**What is being asked:**
Could you repeat the records below exactly, leaving out any pictures?

(Extracted page text data)
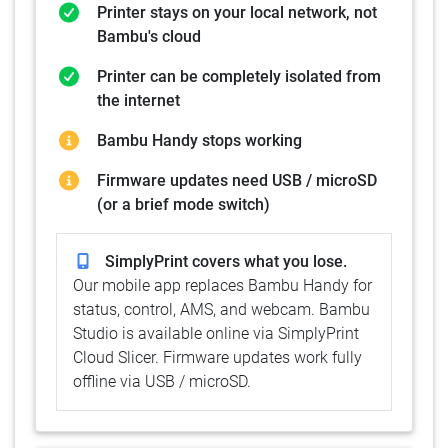
Printer stays on your local network, not
Bambu's cloud
Printer can be completely isolated from
the internet
Bambu Handy stops working
Firmware updates need USB / microSD
(or a brief mode switch)
SimplyPrint covers what you lose.
Our mobile app replaces Bambu Handy for
status, control, AMS, and webcam. Bambu
Studio is available online via SimplyPrint
Cloud Slicer. Firmware updates work fully
offline via USB / microSD.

**Answer space:**
Printer stays on your local network, not
Bambu's cloud
Printer can be completely isolated from
the internet
Bambu Handy stops working
Firmware updates need USB / microSD
(or a brief mode switch)
SimplyPrint covers what you lose.
Our mobile app replaces Bambu Handy for
status, control, AMS, and webcam. Bambu
Studio is available online via SimplyPrint
Cloud Slicer. Firmware updates work fully
offline via USB / microSD.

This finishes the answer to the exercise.